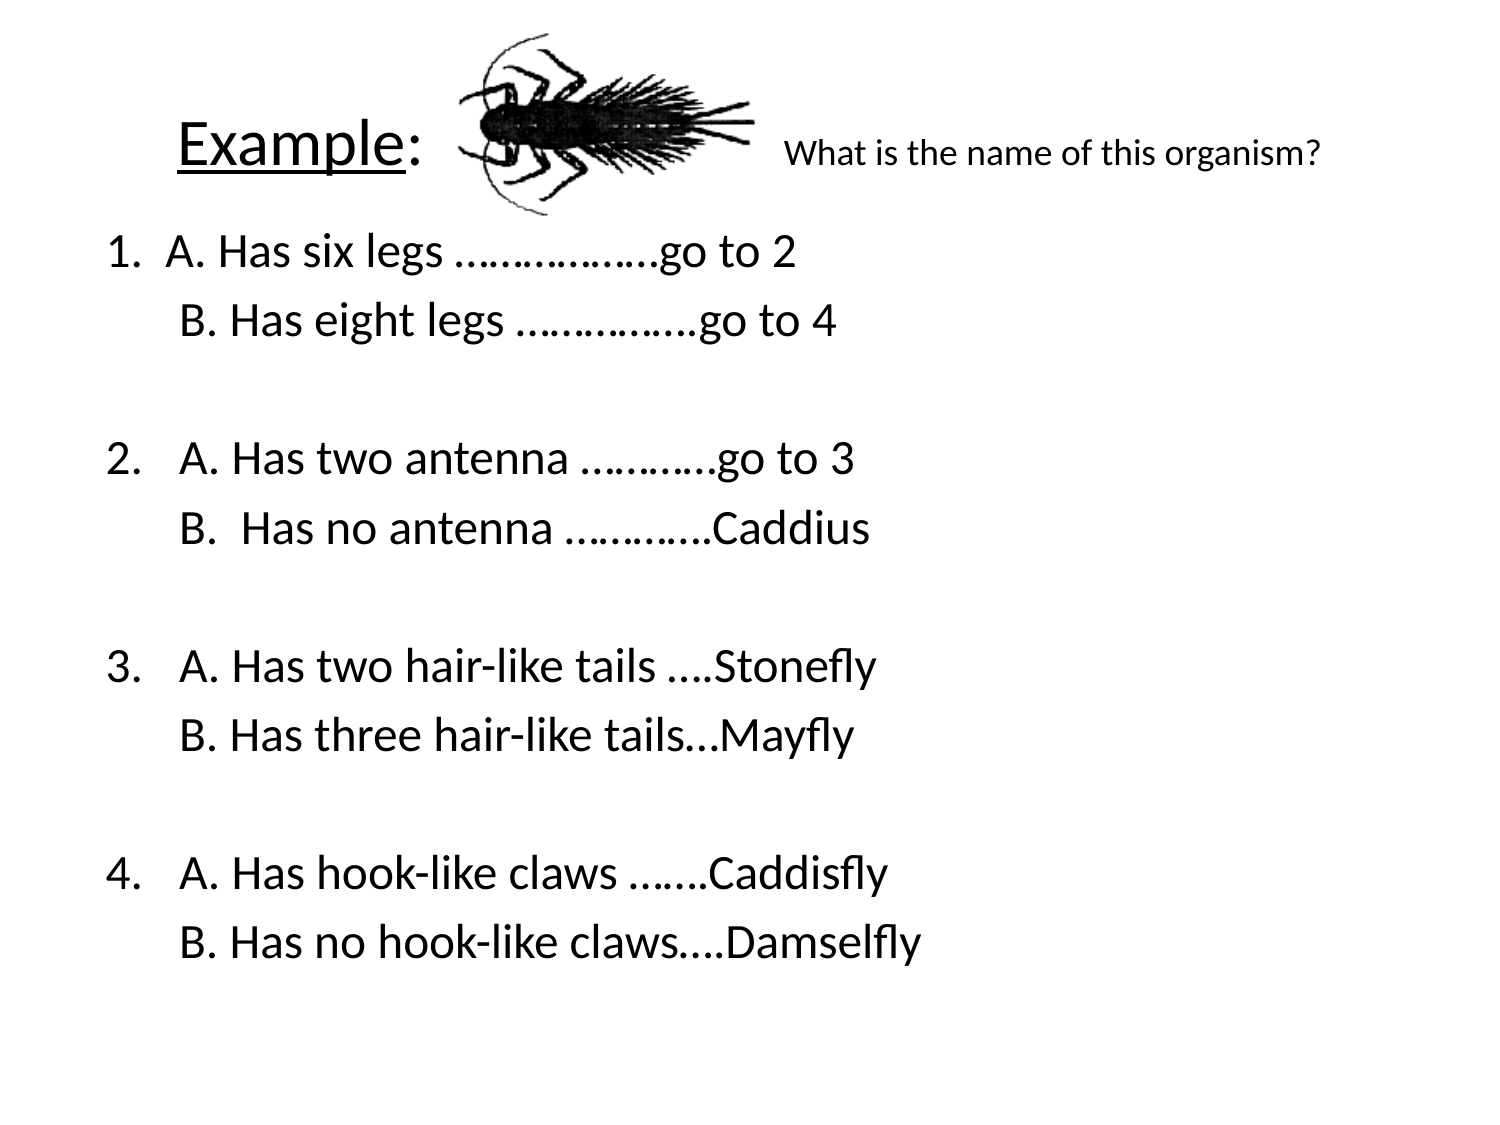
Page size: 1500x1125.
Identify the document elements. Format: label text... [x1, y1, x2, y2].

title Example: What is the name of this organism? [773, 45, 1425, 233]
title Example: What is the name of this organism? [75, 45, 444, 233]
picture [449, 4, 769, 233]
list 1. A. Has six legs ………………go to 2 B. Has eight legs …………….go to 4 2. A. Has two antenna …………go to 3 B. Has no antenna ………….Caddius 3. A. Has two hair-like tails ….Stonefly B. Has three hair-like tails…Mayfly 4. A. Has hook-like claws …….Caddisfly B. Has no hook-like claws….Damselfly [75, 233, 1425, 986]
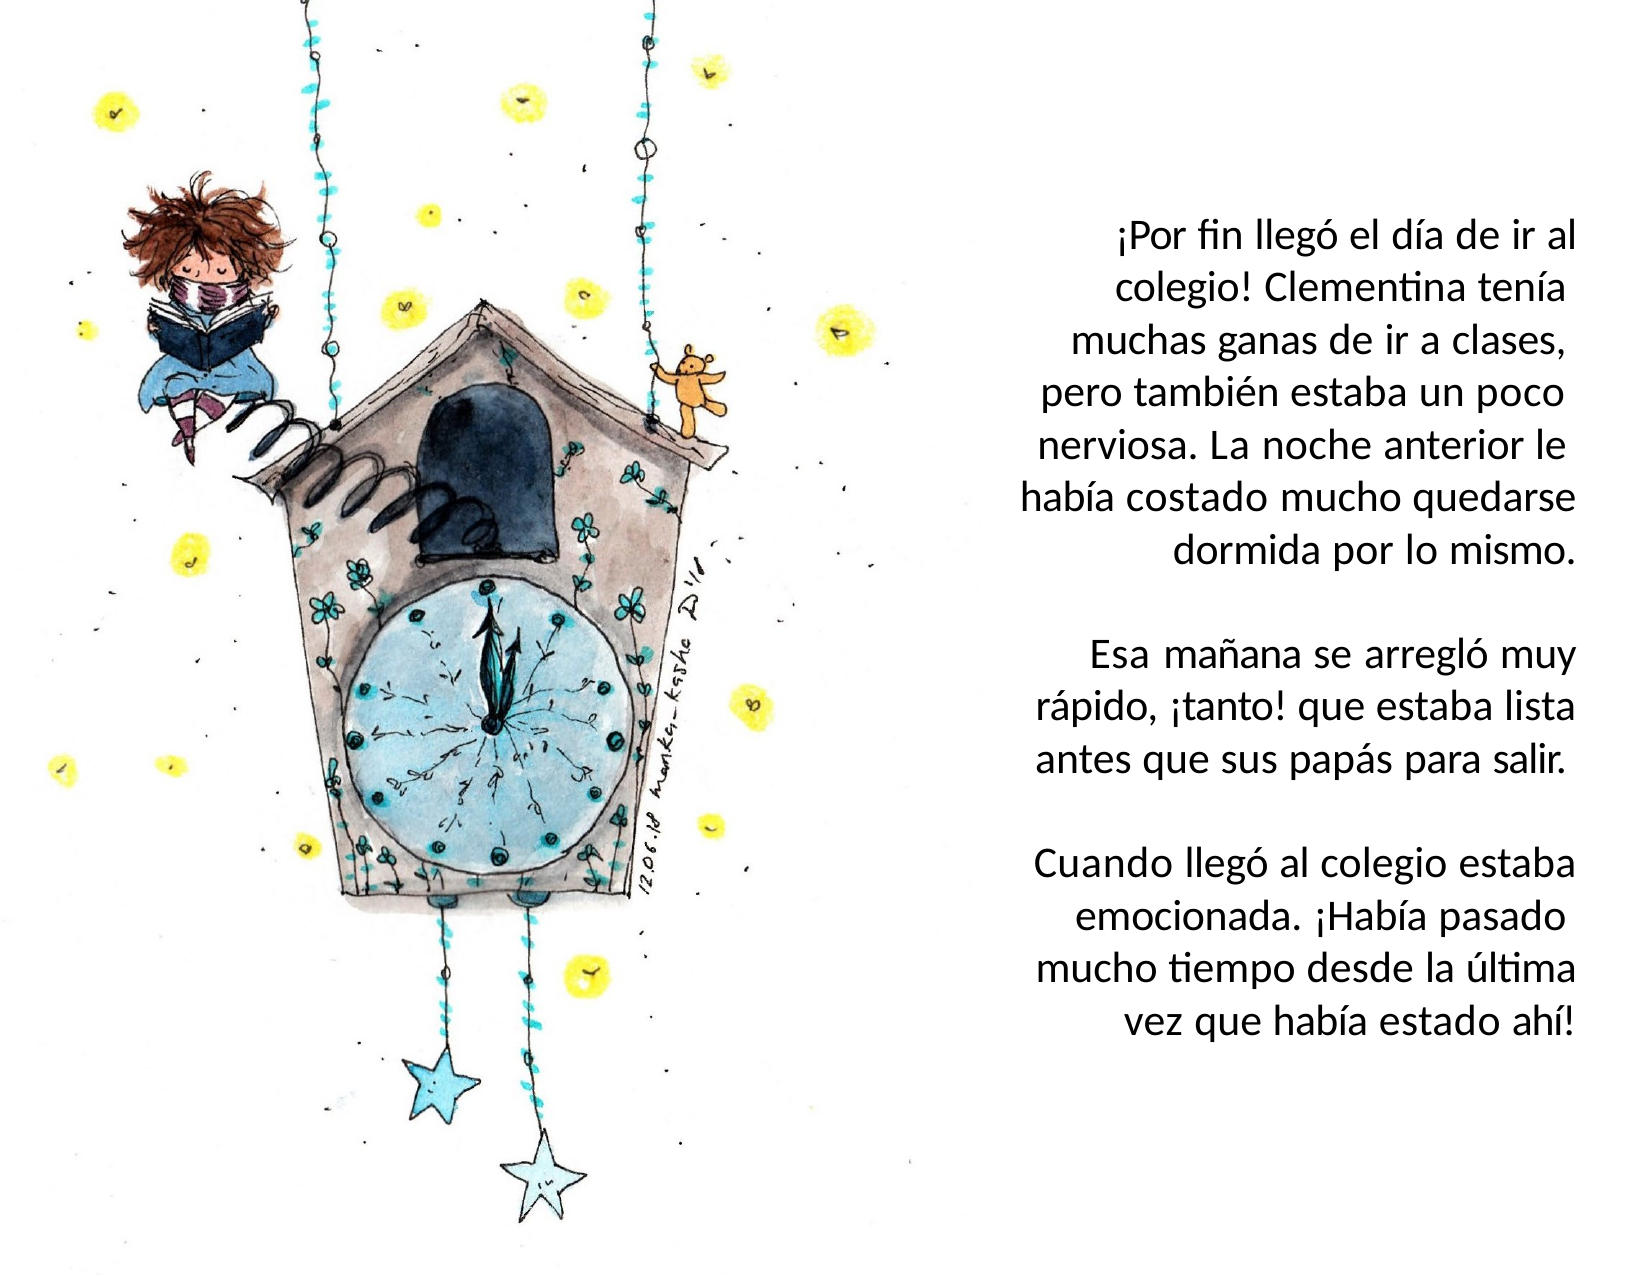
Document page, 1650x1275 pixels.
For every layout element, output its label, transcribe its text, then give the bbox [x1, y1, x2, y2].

__Task to complete__:
Return every entry exactly, dropping the pictures.

__Answer to this problem__:
Page size: 1500x1125.
Identify the document elements. Format: label text... [x1, y1, x2, y2].

title Example: What is the name of this organism? [773, 45, 1425, 233]
title Example: What is the name of this organism? [75, 45, 444, 233]
picture [449, 4, 769, 233]
list 1. A. Has six legs ………………go to 2 B. Has eight legs …………….go to 4 2. A. Has two antenna …………go to 3 B. Has no antenna ………….Caddius 3. A. Has two hair-like tails ….Stonefly B. Has three hair-like tails…Mayfly 4. A. Has hook-like claws …….Caddisfly B. Has no hook-like claws….Damselfly [75, 233, 1425, 986]
Document page, 1650x1275 pixels.
For every layout element, output its label, transcribe its text, then give the bbox [x1, y1, x2, y2].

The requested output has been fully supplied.